At each of the schools, the behavior of the male athletes was roughly consistent and typically involved rating the physical appearance of their female peers with graphic sexual language. In one instance, male athletes created a shared Google doc to permanently host their vulgar observations about female athletes. Chat applications like GroupMe preserved texts that, unsurprisingly, also revealed racist and homophobic comments.

Serious sanctions against this kind of misogyny are unusual. More often, the behavior is dismissed as offensive but not harmful — in other words, “locker room talk.” When The Harvard Crimson first broke the story of the men’s soccer team, the school's director of athletics told the paper male athletes’ behavior was “very disappointing and disturbing” but that whenever “you have groups of people that come together there’s a potential for this to happen.” After national outcry at the Crimson’s report, however, the same administrator announced less that a week later that he was cancelling the rest of the men’s soccer season.
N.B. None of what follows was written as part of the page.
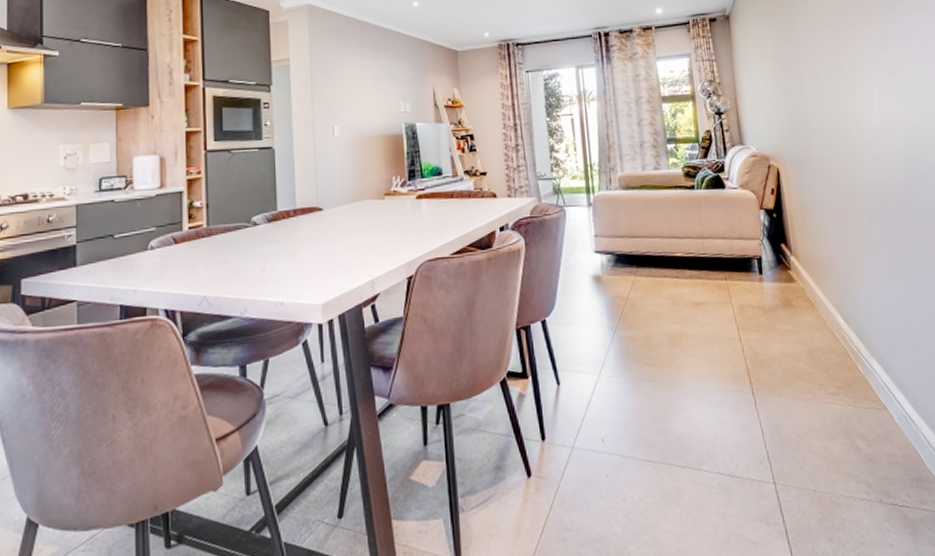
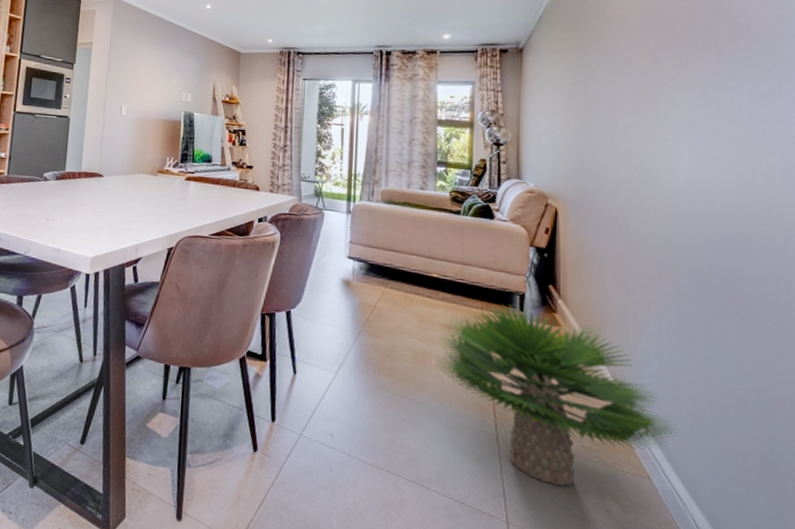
potted plant: none [690,269,904,436] -> present [435,304,680,486]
This is the right outcome, but it never should have been in question.

It would be naive to assume this problem is confined to a handful of universities. Indeed, Columbia’s former wrestling coach told the Crimson “this type of behavior … is happening at every athletic department in the country.” But it would be even more naive to believe sexually demeaning text messages sent out in group chats are harmless. These messages evince an attitude of sexual entitlement and aggressiveness that fosters hostility toward women and others and normalizes sexual violence. Our culture’s long-standing failure to recognize this, and to disrupt the behavior, has been calamitous.

Sexual violence on college campuses is endemic, but prevention programs rarely address athletes' widespread acceptance of sexually aggression. High school and college administrators should take a no-tolerance attitude toward “locker room talk.”

Gina Scaramella is executive director of the Boston Area Rape Crisis Center.